Provided text:
[BEGIN]
I admit it; when I first found out we were moving to Mongolia, I found myself suddenly panicked and inundated with millions of questions surrounding food. I mean, we all need to eat, right!?!
For all the other countries we had lived in, we knew a fair bit about its local cuisine ahead of time: the famous feijoada and stews in Brazil and let’s not forget the delicious caipirinhas and all the steaks, Viennese schnitzel (of course) and Austrian wine and beer, and – well – the maple syrup and Tim Horton’s coffee in Canada (kidding! Of course there’s more to Canadian cuisine!).
But aside from identifying local favourites, we also knew there would be major supermarkets and open markets in our new home countries and that while we might have to forego our favourite American cereal brands and Oreo cookies (the hard part of moving….I know!), we would very much be able to find local products similar enough or (gasp) even better than the American thing.
But Mongolia? No clue. None. We drew a blank thinking about a local dish we could name that didn’t involve fermented mare’s milk (which, by the way, I have yet to try here – it’s not as common as one might think at least in the places where I hang out) or the fake Mongolia BBQ, which is neither Mongolian nor a barbecue (bet you didn’t know that).
And then when we pictured what Mongolia’s cities would look like – you know, in the real rather than in the abstract “oh let’s move to Mongolia” sort of way – I slowly began to panic … just a little. I mean, was I going to starve to death? (By the way, that’s also the title of an excellent, excellent book written by a fellow FS spouse). Would I need to learn how to bake bread since we
are were such heavy bread and gluten eaters? Will there be fresh fruits and vegetables or will everything be canned and imported from China? Is cow’s milk available or will we need to learn to enjoy the taste of yak’s and goat milk? Is milk pasteurised? Is it good or does it taste funny? What about yoghurt? Should I bring a thermometer and glass bowls so that I can make it from scratch (spoiler alert: I tried that and failed desperately)?
But all of these unknowns did not scare me (much). After all, isn’t this what expat life is all about – the not knowing and figuring things out as you go along? Honestly, the moving around the world gig has added tremendous flexibility to my cooking skills – where else do you have the opportunity to try cooking with new (and sometimes very strange and unfamiliar) ingredients only to lightly shrug off a cooking disaster and blame all kinds of strange, foreign ingredients.
So, imagine my surprise when we arrived in – literally – foodie haven. Fine, so we knew ahead of time that the local food scene is quite a thing here – yes, there’s even a very active Facebook group dedicated to “UB Foodies” with over 36,000 members (yes, that number is in the thousands)! That’s how many people care about good food here; so it looked like we were up to a promising start. Insert my happy and slightly less stressed face.
So what’s grocery shopping like here? I am glad you asked.
[END]
Items drawn from a data source:
[BEGIN]
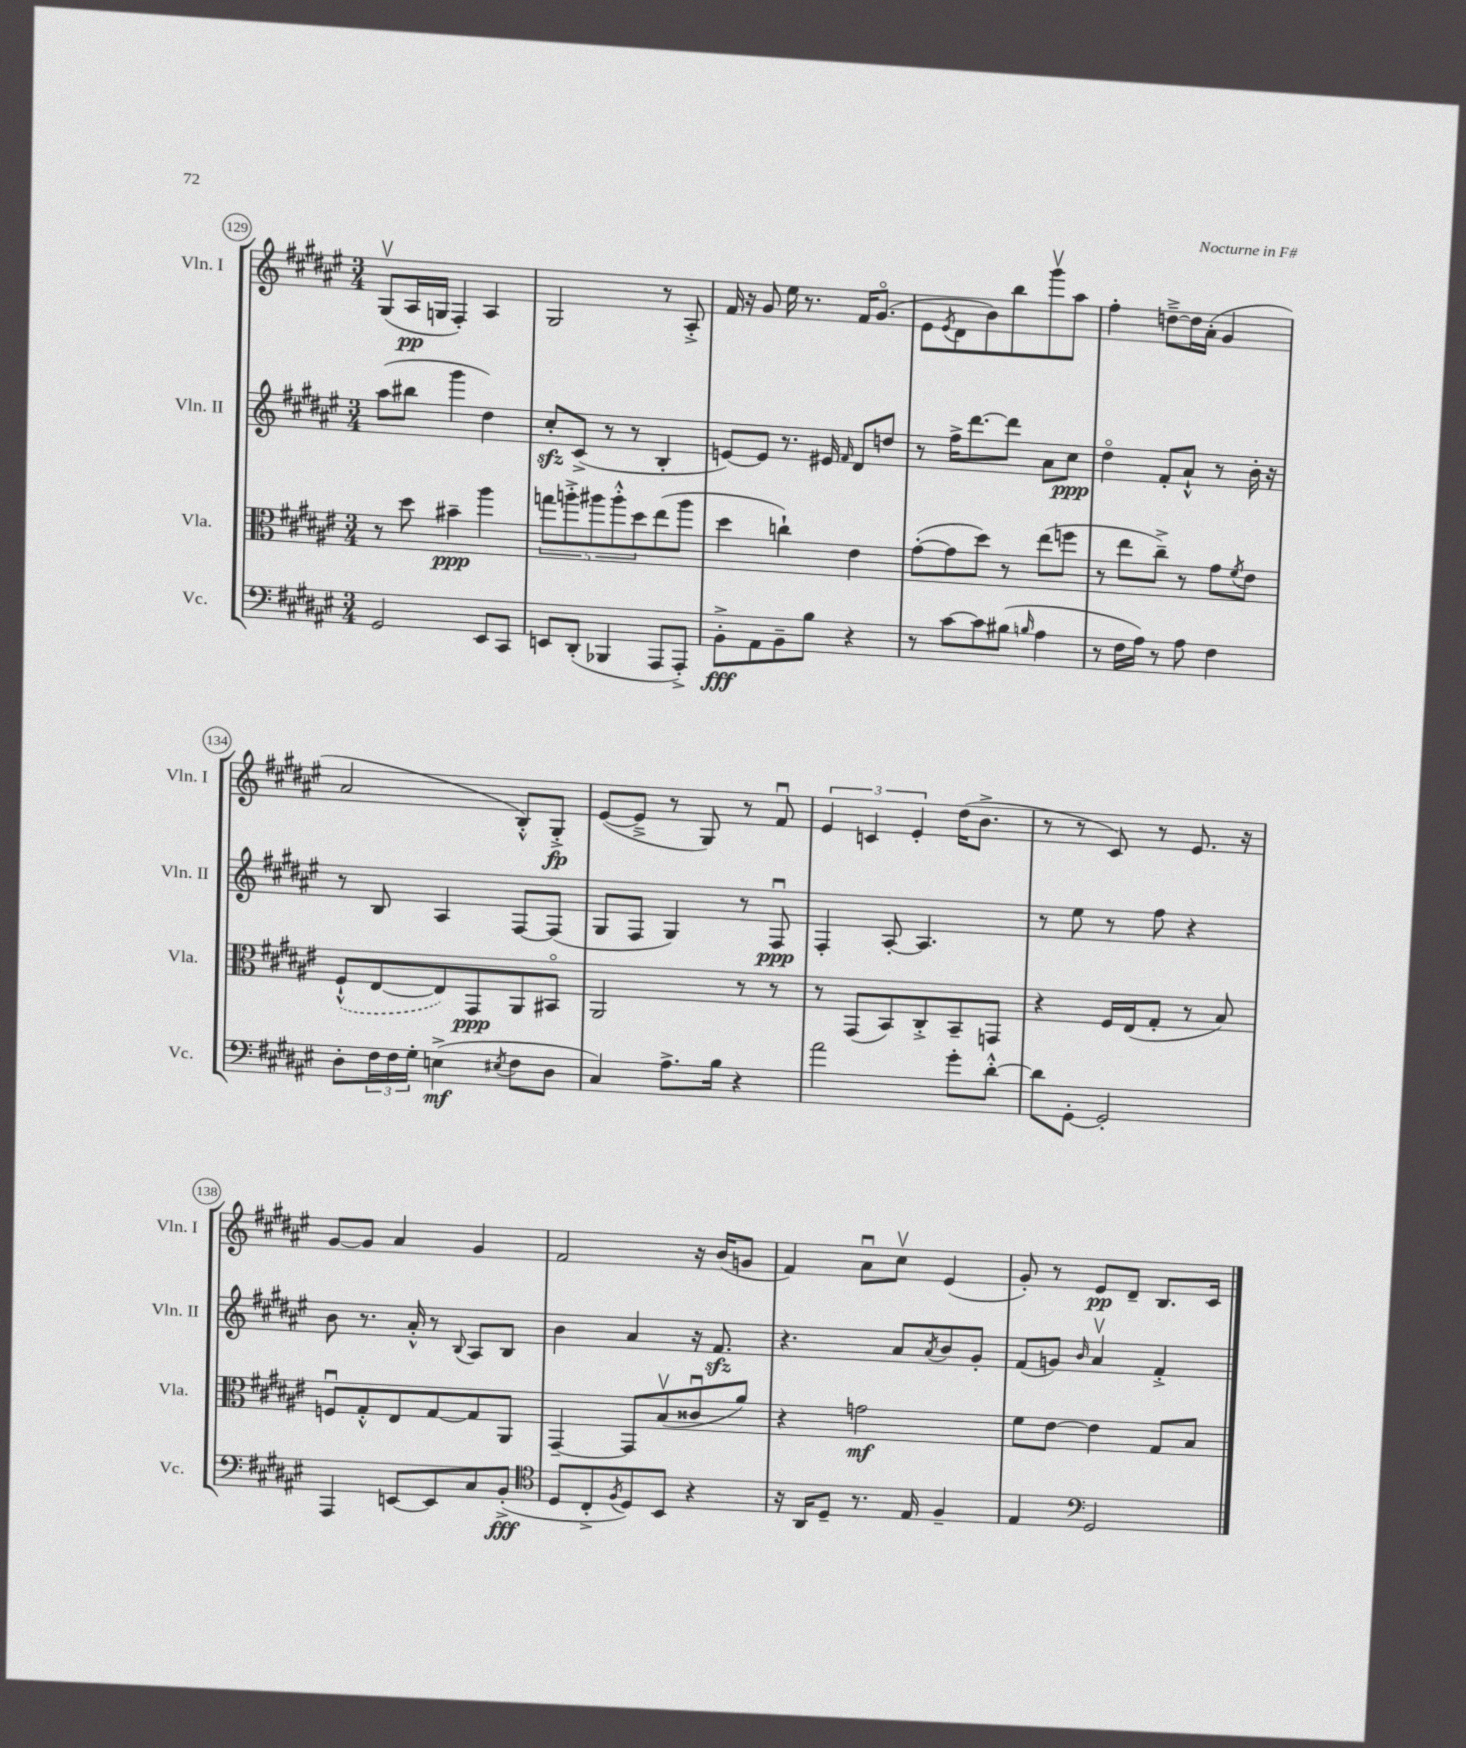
<<
\new StaffGroup <<
\new Staff = "s0" \with { instrumentName = "Vln. I" shortInstrumentName = "Vln. I" } {
    \clef treble \key fis \major \numericTimeSignature \time 3/4
    gis8\upbow( ais16\pp g16 fis4-.) ais4 |
    gis2 r8 ais8-.-> |
    fis'16 r16 gis'8 eis''16 r8. fis'16 gis'8.\flageolet( |
    eis'8 \acciaccatura { eis'8 } dis'8 b'8) b''8 gis'''8\upbow ais''8 |
    fis''4-. d''8~---> d''16 ais'16-.( gis'4 |
    ais'2 b8-.-^) gis8-.->\fp |
    eis'8~( eis'8---> r8 gis8) r8 fis'8\downbow |
    \tuplet 3/2 { eis'4 c'4 eis'4-. } dis''16( b'8.-> |
    r8 r8 cis'8) r8 eis'8. r16 |
    gis'8~ gis'8 ais'4 gis'4 |
    fis'2 r16 b'16( g'8 |
    fis'4) ais'8\downbow cis''8\upbow eis'4( |
    gis'8-.) r8 eis'8\pp dis'8-- b8. cis'16 \bar "|." |
}
\new Staff = "s1" \with { instrumentName = "Vln. II" shortInstrumentName = "Vln. II" } {
    \clef treble \key fis \major \numericTimeSignature \time 3/4
    ais''8( bis''8 gis'''4 dis''4) |
    cis''8-.\sfz cis'8->( r8 r8 b4-. |
    e'8~) e'8 r8. eis'16 \grace { fis'16 } dis'8 d''8 |
    r8 fis''16-> dis'''8.~ dis'''8 ais'8 cis''8\ppp |
    dis''4\flageolet fis'8-. ais'8-!-^ r8 b'16-. r16 |
    r8 b8 ais4 fis8~ fis8( |
    gis8 fis8 gis4) r8 fis8\downbow\ppp |
    fis4-. ais8~-. ais4. |
    r8 eis''8 r8 fis''8 r4 |
    b'8 r8. ais'16-.-^ r8 \appoggiatura { b8 } ais8 b8 |
    b'4 ais'4 r16 fis'8.\sfz |
    r4. ais'8 \acciaccatura { ais'8 } b'8 gis'8-. |
    fis'8( g'8) \grace { b'16 } ais'4\upbow fis'4-.-> \bar "|." |
}
\new Staff = "s2" \with { instrumentName = "Vla." shortInstrumentName = "Vla." } {
    \clef alto \key fis \major \numericTimeSignature \time 3/4
    r8 dis''8 bis'4--\ppp ais''4 |
    \tuplet 5/4 { g''8 a''8-.-> ais''8 ais''8-.-^ dis''8 } eis''8( ais''8 |
    dis''4 c''4-!) eis'4 |
    gis'8~-.( gis'8 dis''8) r8 eis''8( f''8 |
    r8 eis''8 cis''8--->) r8 gis'8 \acciaccatura { fis'8 } eis'8 |
    \once \slurDashed fis8-!-^( eis8~ eis8) gis,8\ppp ais,8 bis,8\flageolet |
    ais,2 r8 r8 |
    r8 gis,8( b,8) cis8-.-> b,8-- g,8 |
    r4 fis16 eis16( gis8-. r8 b8) |
    f8\downbow gis8-.-^ eis8 gis8~ gis8 ais,8 |
    gis,4~-- gis,8 b8\upbow( cisis'8\downbow ais'8) |
    r4 g'2\mf |
    fis'8 eis'8~ eis'4 gis8 b8 \bar "|." |
}
\new Staff = "s3" \with { instrumentName = "Vc." shortInstrumentName = "Vc." } {
    \clef bass \key fis \major \numericTimeSignature \time 3/4
    gis,2 eis,8 cis,8 |
    e,8 dis,8-.( bes,,4 ais,,8 ais,,8-.->) |
    b,8-.->\fff ais,8 b,8-- b8 r4 |
    r8 cis'8~ cis'8 bis8( \grace { b16 } ais4 |
    r8 fis16 ais16) r8 ais8 fis4 |
    dis8-. \tuplet 3/2 { fis16 fis16 gis16-. } e4->\mf( \acciaccatura { eis8 } fis8 dis8 |
    cis4) ais8.-> b16 r4 |
    ais'2 gis'8-. dis'8~-.-^ |
    dis'8 gis,8~-. gis,2-. |
    ais,,4 e,8~ e,8 cis8 b,8-.->\fff( |
    \clef tenor dis8 cis8-.-> \acciaccatura { fis8 } dis8) b,8 r4 |
    r16 ais,16 dis8-- r8. eis16 fis4-- |
    eis4 \clef bass gis,2 \bar "|." |
}
>>
>>
\layout { \context { \Score currentBarNumber = #129 \override BarNumber.stencil = #(make-stencil-circler 0.1 0.3 ly:text-interface::print) } }
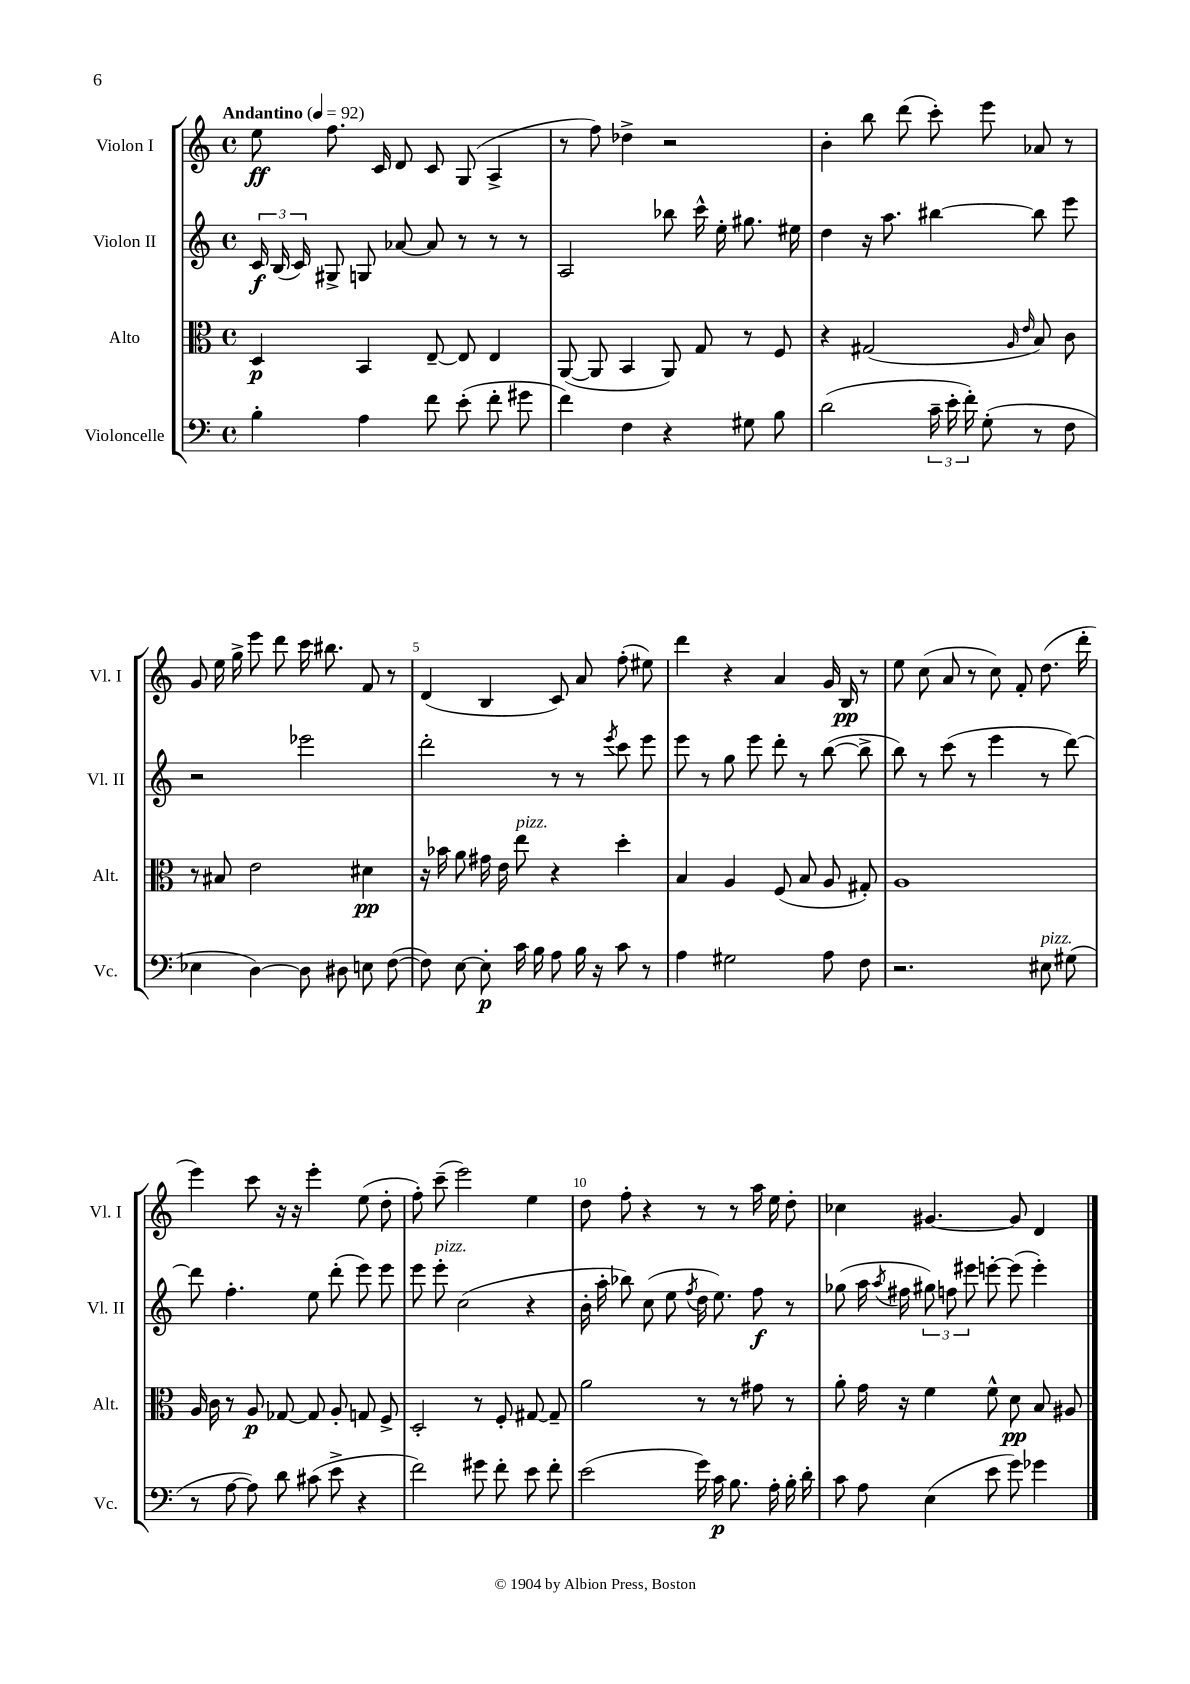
<<
\new StaffGroup <<
\new Staff = "s0" \with { instrumentName = "Violon I" shortInstrumentName = "Vl. I" } {
    \clef treble \key c \major \defaultTimeSignature \time 4/4 \tempo "Andantino" 4 = 92
    \autoBeamOff e''8\ff f''8. c'16 d'8 c'8 g8( a4-> |
    r8 f''8) des''4-> r2 |
    b'4-. b''8 d'''8( c'''8-.) e'''8 aes'8 r8 |
    g'8 e''16 g''16-> e'''8 d'''8 c'''16 bis''8. f'8 r8 |
    d'4( b4 c'8) a'8 f''8-.( eis''8) |
    d'''4 r4 a'4 g'16 b16\pp r8 |
    e''8 c''8( a'8 r8 c''8) f'8-. d''8.( d'''16-. |
    e'''4) c'''8 r16 r16 e'''4-. e''8( d''8-. |
    f''8-.) c'''8--( e'''2) e''4 |
    d''8 f''8-. r4 r8 r8 a''16 e''16 d''8-. |
    ces''4 gis'4.~ gis'8 d'4 \bar "|." |
}
\new Staff = "s1" \with { instrumentName = "Violon II" shortInstrumentName = "Vl. II" } {
    \clef treble \key c \major \defaultTimeSignature \time 4/4
    \autoBeamOff \tuplet 3/2 { c'16\f b16( c'16) } gis8-> g8 aes'8~ aes'8 r8 r8 r8 |
    a2 bes''8 c'''16-^ e''16-. gis''8. eis''16 |
    d''4 r16 a''8. bis''4~ bis''8 e'''8 |
    r2 ees'''2 |
    d'''2-. r8 r8 \acciaccatura { e'''8 } c'''8 e'''8 |
    e'''8 r8 g''8 e'''8 d'''8-. r8 b''8~( b''8-> |
    b''8) r8 c'''8( r8 e'''4 r8 d'''8~) |
    d'''8 f''4.-. e''8 d'''8-.( e'''8) e'''8 |
    e'''8 e'''8-.^\markup { \italic "pizz." } c''2( r4 |
    b'16-. a''16-. bes''8) c''8( e''8 \acciaccatura { f''8 } d''16 e''8.) f''8\f r8 |
    ges''8( a''16 \acciaccatura { a''8 } fis''16 \tuplet 3/2 { gis''8) f''8 eis'''8 } e'''8~-. e'''8( e'''4-.) \bar "|." |
}
\new Staff = "s2" \with { instrumentName = "Alto" shortInstrumentName = "Alt." } {
    \clef alto \key c \major \defaultTimeSignature \time 4/4
    \autoBeamOff d4\p b,4 e8~-- e8 e4 |
    a,8~( a,8 b,4 a,8) g8 r8 f8 |
    r4 gis2( \grace { a16 e'16 } b8) c'8 |
    r8 bis8 e'2 dis'4\pp |
    r16 bes'16 a'8 gis'16 e'16 e''8^\markup { \italic "pizz." } r4 d''4-. |
    b4 a4 f8( b8 a8 gis8-.) |
    a1 |
    a16 c'16 r8 a8\p ges8~ ges8 a8-. g8 f8-> |
    d2-. r8 f8-. gis8~ gis8-- |
    a'2 r8 r8 gis'8 r8 |
    a'8-. g'16 r16 f'4 f'8-^ d'8\pp b8 ais8 \bar "|." |
}
\new Staff = "s3" \with { instrumentName = "Violoncelle" shortInstrumentName = "Vc." } {
    \clef bass \key c \major \defaultTimeSignature \time 4/4
    \autoBeamOff b4-. a4 f'8 e'8-.( f'8-. gis'8 |
    f'4) f4 r4 gis8 b8 |
    d'2( \tuplet 3/2 { c'16-- e'16-. f'16-.) } g8-.( r8 f8 |
    ees4 d4~) d8 dis8 e8 f8~( |
    f8) e8~ e8-.\p c'16 b16 a8 b16 r16 c'8 r8 |
    a4 gis2 a8 f8 |
    r2. eis8^\markup { \italic "pizz." } gis8( |
    r8 a8~ a8) d'8 cis'8( e'8-> r4 |
    f'2) gis'8 f'8-. e'8 f'8-. |
    e'2( g'16) c'16\p b8. a16-. b16-. d'16-. |
    c'8 a8 e4( e'8 g'8) ges'4 \bar "|." |
}
>>
>>
\layout { \context { \Score \override BarNumber.break-visibility = ##(#f #t #t) barNumberVisibility = #(every-nth-bar-number-visible 5) } }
[END]
Short task:
Please continue the blog post about moving to Mongolia and its food, starting right after its last sentence.

Answer to this problem:
It’s really a bit of everything; well, more like literally a bit of everything and from everywhere.
There are stores – both big(ish) and small, markets, and people selling things out of the trunks of their car or out of cardboard boxes on the street.
Just like anyone can be a taxi driver in UB (it’s true, you can flag down a ride with anyone who will stop to pick you up and there’s an agreed-upon rate for each kilometre driven ….it’s fancy hitchhiking if you ask me or “Uber light”), anyone can be a vendor as long as you have something to sell.
And you don’t really need a product to sell either. Sometimes you see people setting up shop on the street just laying down a scale where for a nominal fee, you can hop on and check your weight. It’s true – these types of stands seem to be so popular you can find them all around town and, coming to think of it, might make for a nice public health intervention to think about importing to the more “heavier” American cities (just saying).
Back to food though. One thing that completely surprised me when we first arrived is that there are so many international products available here that, at times, it seems like Mongolia is stuck between different worlds. I mean in every store, there are items from Korea, Russia, China, the U.S., and even Germany to choose from (and cheese from Austria!). Sometimes it feels as if a plane carrying a load of Costco products got lost and ended up here because all of a sudden, Kirkland products are everywhere to be found. Other times, the German Metro supplier route seems to have ended here and aro products are now heavily discounted (hello “Vanillezucker” which I bought well ahead of Christmas baking season!). And I proudly shop the German discount store Edeka products that are lovingly labeled “gut und günstig” (good and affordable).
I love the international feel I get from shopping here. Just look at our regular stock of German goodies – all good and affordable, even in Mongolia!
Oh and then of course, if you return to the store a few days later to stock up on the now much-needed-will-die-without-it German or American applesauce, you will find new surprises again because inventory tends to be limited. So one rule we made for shopping here (not just for groceries but for other things as well) is if you like and see something now, buy it right then and there because it will probably be gone tomorrow.
Next, the markets: I love shopping at markets. When we lived in Brazil, I longed for our weekly open air market (“feira”) that sold the best local fruits and vegetables. It was also the place where I developed my proud bartering skills in Portuguese.
There are two main markets I like in UB – you know the places where you shop at individual vendors rather than fill a cart and check out when you are ready to leave. Both offer fresh fruits and vegetables, breads, – and lots of fresh (?) meat.
You’re missing the meat in that picture? Fear not – here it is:
Yes, the meat. It’s a stable in the Mongolian diet (vegetarian options are hard to come by). What types meat you ask? Well, sure there’s chicken (mostly imported from Russia), lots of pork, sheep and mutton, and … camel, and horse. If you’re lucky you can get a nice close-up of a fresh sheep head. Bon appetit.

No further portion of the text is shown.